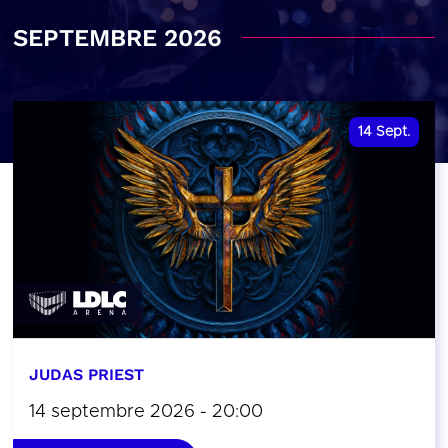
SEPTEMBRE 2026
14
Sept.
JUDAS PRIEST
14 septembre 2026 - 20:00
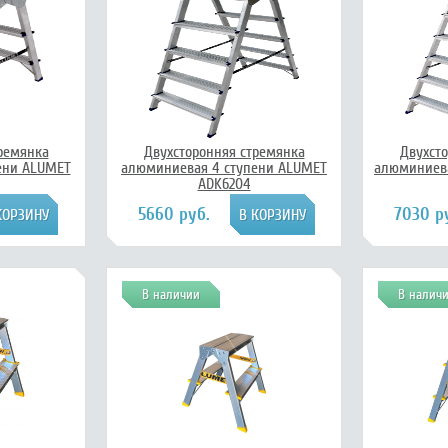
ремянка
Двухсторонняя стремянка
Двухст
ени ALUMET
алюминиевая 4 ступени ALUMET
алюминиева
ADK6204
5660 руб.
7030 р
В наличии
В налич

▬▬▬▬▬▬

> **Task details**
Reproduce every line of text in the rows above word for word, and leave the pictures out of your answer.

> **Exercise response**
SEPTEMBRE 2026
14
Sept.
JUDAS PRIEST
14 septembre 2026 - 20:00
ремянка
Двухсторонняя стремянка
Двухст
ени ALUMET
алюминиевая 4 ступени ALUMET
алюминиева
ADK6204
5660 руб.
7030 р
В наличии
В налич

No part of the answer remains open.